After consulting President William Howard Taft, Meyer, who was perhaps softened by Ryan’s political standing, agreed to furnish a Navy ship but no additional funds. He then went home to Massachusetts for the November 8 elections. Winthrop, once again in charge, ordered the Birmingham, which featured a flat main deck forward of an open bridge, to the Norfolk Navy Yard so that it could be outfitted with McEntee’s ramp.
But Curtiss and McCurdy were not waiting for November 24, instead arranging for the latter to fly from the Hamburg America’s Pennsylvania on November 12 under the eyes of unidentified “government officials.” Fifteen minutes before sailing, Curtiss’s “mechanicians” started the engine perfectly; a little later, McCurdy’s replacement, Bud Mars, came aboard and threw the starter switch for a final test, only to set off a loud bang and violent vibrations that shook the entire aircraft. An object, carelessly left on the wing by a mechanic, had been sucked into the propeller, shattering it and leaving the steering mechanism seriously damaged. Curtiss aborted the trial upon learning that replacement parts were not available before the Pennsylvania’s imminent departure.
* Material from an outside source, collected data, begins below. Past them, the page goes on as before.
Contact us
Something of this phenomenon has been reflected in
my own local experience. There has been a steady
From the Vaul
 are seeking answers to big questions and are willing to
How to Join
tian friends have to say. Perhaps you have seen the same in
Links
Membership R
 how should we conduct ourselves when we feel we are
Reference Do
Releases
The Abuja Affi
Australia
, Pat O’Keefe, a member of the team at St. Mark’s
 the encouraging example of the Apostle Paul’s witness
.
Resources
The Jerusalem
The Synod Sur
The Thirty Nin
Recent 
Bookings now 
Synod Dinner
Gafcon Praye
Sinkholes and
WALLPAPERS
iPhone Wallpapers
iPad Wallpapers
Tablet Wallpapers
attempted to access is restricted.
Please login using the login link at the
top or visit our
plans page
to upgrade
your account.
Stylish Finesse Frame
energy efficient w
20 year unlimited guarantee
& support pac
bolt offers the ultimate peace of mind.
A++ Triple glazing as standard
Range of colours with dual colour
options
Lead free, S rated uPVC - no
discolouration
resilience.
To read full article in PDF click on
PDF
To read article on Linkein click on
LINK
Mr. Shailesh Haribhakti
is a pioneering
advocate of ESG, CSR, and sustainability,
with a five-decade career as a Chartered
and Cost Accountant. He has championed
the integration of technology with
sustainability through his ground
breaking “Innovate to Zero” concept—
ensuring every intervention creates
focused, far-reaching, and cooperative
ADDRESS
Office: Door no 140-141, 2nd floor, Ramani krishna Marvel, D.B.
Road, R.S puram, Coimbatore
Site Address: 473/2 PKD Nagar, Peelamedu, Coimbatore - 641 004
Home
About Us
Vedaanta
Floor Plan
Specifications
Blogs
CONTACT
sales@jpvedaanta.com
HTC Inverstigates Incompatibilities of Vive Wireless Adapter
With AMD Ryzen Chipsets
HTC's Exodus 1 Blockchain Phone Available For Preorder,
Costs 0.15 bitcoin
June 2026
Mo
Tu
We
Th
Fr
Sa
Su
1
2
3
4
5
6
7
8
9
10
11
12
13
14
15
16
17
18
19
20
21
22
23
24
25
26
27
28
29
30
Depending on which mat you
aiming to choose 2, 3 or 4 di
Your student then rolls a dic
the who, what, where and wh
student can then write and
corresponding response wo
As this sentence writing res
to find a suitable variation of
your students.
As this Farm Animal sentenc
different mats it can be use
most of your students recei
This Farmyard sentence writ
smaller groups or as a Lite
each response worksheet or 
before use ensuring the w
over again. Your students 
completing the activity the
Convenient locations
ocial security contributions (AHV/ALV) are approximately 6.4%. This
That same day, Chambers received orders to conduct the Birmingham trial, and he traveled with Ely to Norfolk on November 13. Two of Ely’s mechanics accompanied them, having assembled a plane from scrounged pieces and parts sent from the Curtiss plant in Hammondsport, New York. Knowing he would be flying over—if not into—the water, Ely added aluminum floats under the wings and a splashboard to the landing gear.
Time remained crucial, even though New York would not see a launch before the next available liner date on November 24. Ely was booked to fly in North Carolina on November 16. He had to take off from the Birmingham on November 14 or not at all.
Chambers wanted the Birmingham and the escorts to steam 50 miles up the Chesapeake Bay before the launch, but worsening weather forced them to anchor at Hampton Roads, near the site where the early ironclads Monitor and Merrimac had famously battled in 1862. As conditions improved, the captain ordered up anchor, while Ely sat aboard the aircraft on the flight deck fiddling with the controls. Concerned that the storm might return, Ely reached a quick decision. He signaled his crew and started the engine. The plane began rolling down the platform, then passed over the bow. Unfortunately, he was a few seconds late in shifting his controls, and the aircraft plunged, its wheels and propeller tips striking the water, drenching Ely and temporarily blinding him. Still he managed to pull up and reach 200 feet. At that point he needed to land immediately; the aircraft was violently shaking from the damaged propeller. Clearing his goggles, he spotted a beach that “looked like a convenient landing place” and touched down safely about two miles from the Birmingham.
The delighted Ryan paid Ely the remaining $500 of the prize money and received the damaged propeller as a souvenir. Already contemplating the future, Ely told Chambers, “I could land aboard, too,” publicly adding later that “I think the next test along this line might be that of landing on a ship in motion.”